● Collected data
-=-=-=-=-

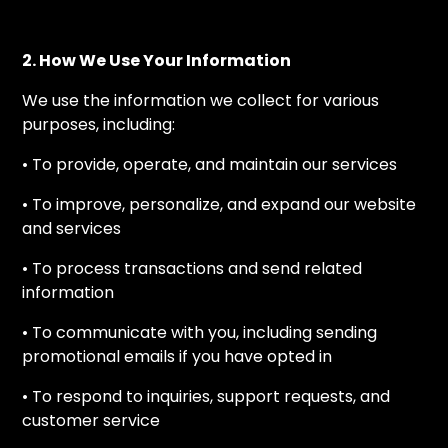
2. How We Use Your Information
We use the information we collect for various
purposes, including:
• To provide, operate, and maintain our services
• To improve, personalize, and expand our website
and services
• To process transactions and send related
information
• To communicate with you, including sending
promotional emails if you have opted in
• To respond to inquiries, support requests, and
customer service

-=-=-=-=-

● Task description
Substitute "products" for every "services" in the material above and change nothing else. Give only the text, without the pictures.

● Exercise result
2. How We Use Your Information
We use the information we collect for various
purposes, including:
• To provide, operate, and maintain our products
• To improve, personalize, and expand our website
and products
• To process transactions and send related
information
• To communicate with you, including sending
promotional emails if you have opted in
• To respond to inquiries, support requests, and
customer service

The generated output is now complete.